* Work task: Going through the records that follow, please count the lines with "headB" in them and give only the count.

----- Information supplied -----

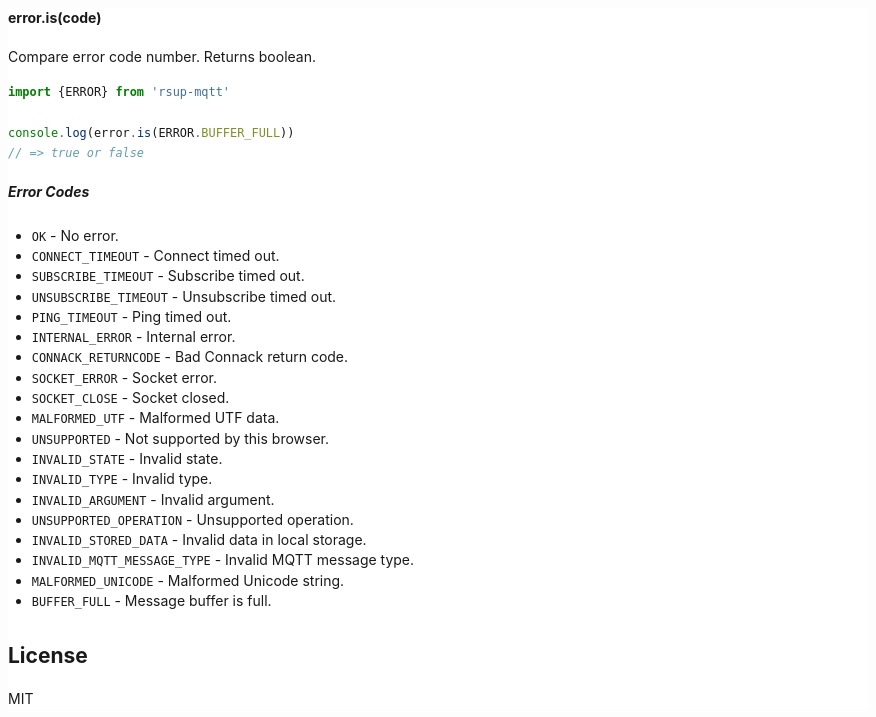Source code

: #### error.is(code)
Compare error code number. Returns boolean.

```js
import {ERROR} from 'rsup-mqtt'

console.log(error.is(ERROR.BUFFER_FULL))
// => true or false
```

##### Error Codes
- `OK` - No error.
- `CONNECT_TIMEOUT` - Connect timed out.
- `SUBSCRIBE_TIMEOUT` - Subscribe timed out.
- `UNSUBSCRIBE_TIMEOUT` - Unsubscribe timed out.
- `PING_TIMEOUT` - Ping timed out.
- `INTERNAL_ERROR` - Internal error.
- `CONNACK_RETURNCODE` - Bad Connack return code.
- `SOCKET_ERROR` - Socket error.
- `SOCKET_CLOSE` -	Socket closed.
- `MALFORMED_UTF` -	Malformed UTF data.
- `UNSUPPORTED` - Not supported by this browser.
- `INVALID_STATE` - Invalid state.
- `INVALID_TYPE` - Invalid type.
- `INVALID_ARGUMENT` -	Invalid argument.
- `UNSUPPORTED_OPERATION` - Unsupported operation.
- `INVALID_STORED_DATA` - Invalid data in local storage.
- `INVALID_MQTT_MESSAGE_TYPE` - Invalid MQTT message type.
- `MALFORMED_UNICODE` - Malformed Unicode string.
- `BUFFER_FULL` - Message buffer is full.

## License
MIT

-----
----- Information supplied -----

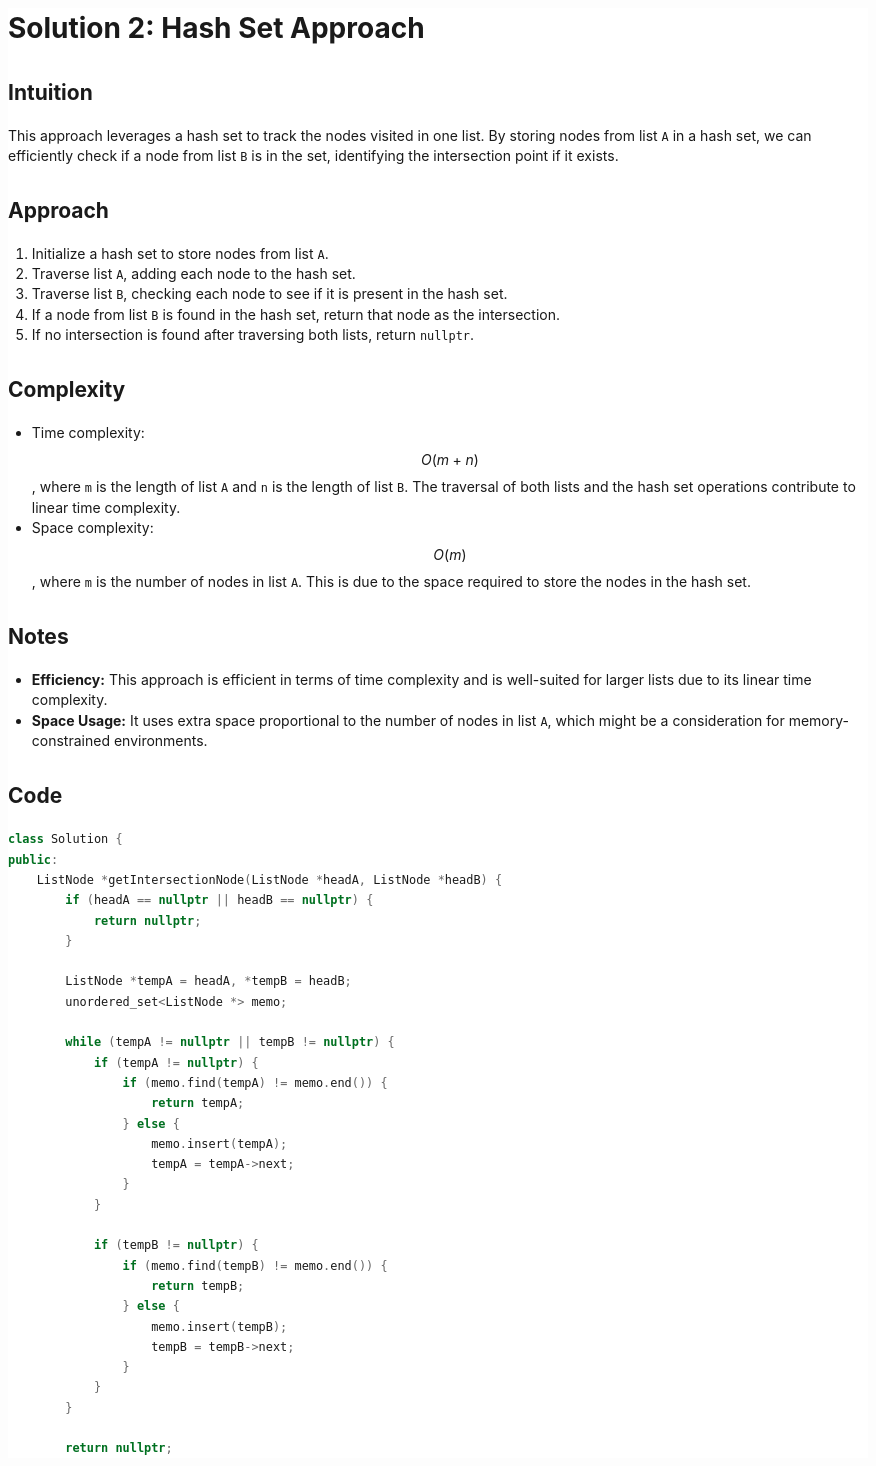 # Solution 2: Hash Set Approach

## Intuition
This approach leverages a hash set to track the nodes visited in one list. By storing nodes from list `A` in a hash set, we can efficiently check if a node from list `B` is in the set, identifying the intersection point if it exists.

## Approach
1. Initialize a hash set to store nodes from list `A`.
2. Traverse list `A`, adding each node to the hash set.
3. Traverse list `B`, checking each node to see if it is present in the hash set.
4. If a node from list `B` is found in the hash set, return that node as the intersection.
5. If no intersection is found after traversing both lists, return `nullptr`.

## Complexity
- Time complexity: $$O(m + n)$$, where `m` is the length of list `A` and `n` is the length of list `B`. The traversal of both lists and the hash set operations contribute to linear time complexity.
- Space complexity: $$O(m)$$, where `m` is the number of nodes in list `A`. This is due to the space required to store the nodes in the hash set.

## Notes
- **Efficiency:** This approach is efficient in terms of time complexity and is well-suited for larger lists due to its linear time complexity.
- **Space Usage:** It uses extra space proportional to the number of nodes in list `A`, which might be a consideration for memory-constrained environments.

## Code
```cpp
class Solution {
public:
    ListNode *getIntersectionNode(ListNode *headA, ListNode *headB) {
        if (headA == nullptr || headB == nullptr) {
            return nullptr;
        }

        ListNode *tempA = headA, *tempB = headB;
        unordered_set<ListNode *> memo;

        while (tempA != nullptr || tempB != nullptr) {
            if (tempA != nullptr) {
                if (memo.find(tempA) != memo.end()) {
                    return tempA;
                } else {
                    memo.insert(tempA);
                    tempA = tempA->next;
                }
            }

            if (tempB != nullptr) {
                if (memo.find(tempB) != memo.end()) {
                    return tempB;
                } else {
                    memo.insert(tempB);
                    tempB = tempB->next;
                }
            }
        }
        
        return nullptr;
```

-----

* Answer to this exercise: 3